* Directive *
Can you update the records below so that every "₽" becomes "RUB", with all other text left as it is and the pictures omitted?

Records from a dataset
= = = = =

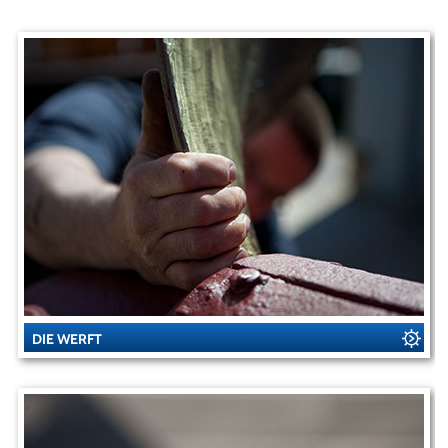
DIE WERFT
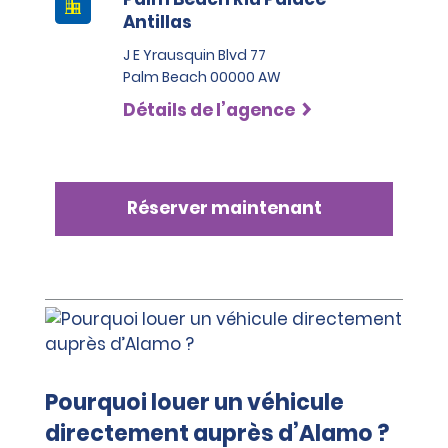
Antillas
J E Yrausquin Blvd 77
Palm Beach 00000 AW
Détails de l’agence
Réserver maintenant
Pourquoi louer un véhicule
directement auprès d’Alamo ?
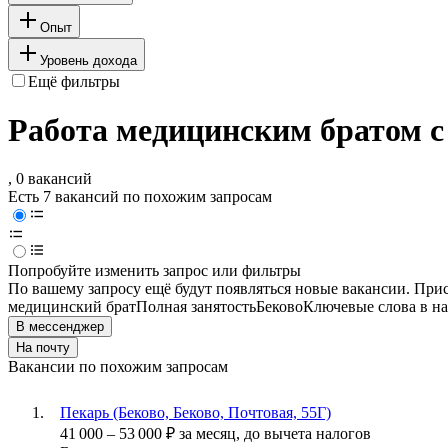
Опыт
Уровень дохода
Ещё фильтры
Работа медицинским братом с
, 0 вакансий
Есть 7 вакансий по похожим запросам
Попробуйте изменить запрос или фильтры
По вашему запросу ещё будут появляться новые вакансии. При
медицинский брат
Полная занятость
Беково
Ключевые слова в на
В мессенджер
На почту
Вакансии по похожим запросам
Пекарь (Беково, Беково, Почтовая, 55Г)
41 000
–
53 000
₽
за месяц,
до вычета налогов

= = = = =

* Solved problem *
DIE WERFT
Antillas
J E Yrausquin Blvd 77
Palm Beach 00000 AW
Détails de l’agence
Réserver maintenant
Pourquoi louer un véhicule
directement auprès d’Alamo ?
Опыт
Уровень дохода
Ещё фильтры
Работа медицинским братом с
, 0 вакансий
Есть 7 вакансий по похожим запросам
Попробуйте изменить запрос или фильтры
По вашему запросу ещё будут появляться новые вакансии. При
медицинский брат
Полная занятость
Беково
Ключевые слова в на
В мессенджер
На почту
Вакансии по похожим запросам
Пекарь (Беково, Беково, Почтовая, 55Г)
41 000
–
53 000
RUB
за месяц,
до вычета налогов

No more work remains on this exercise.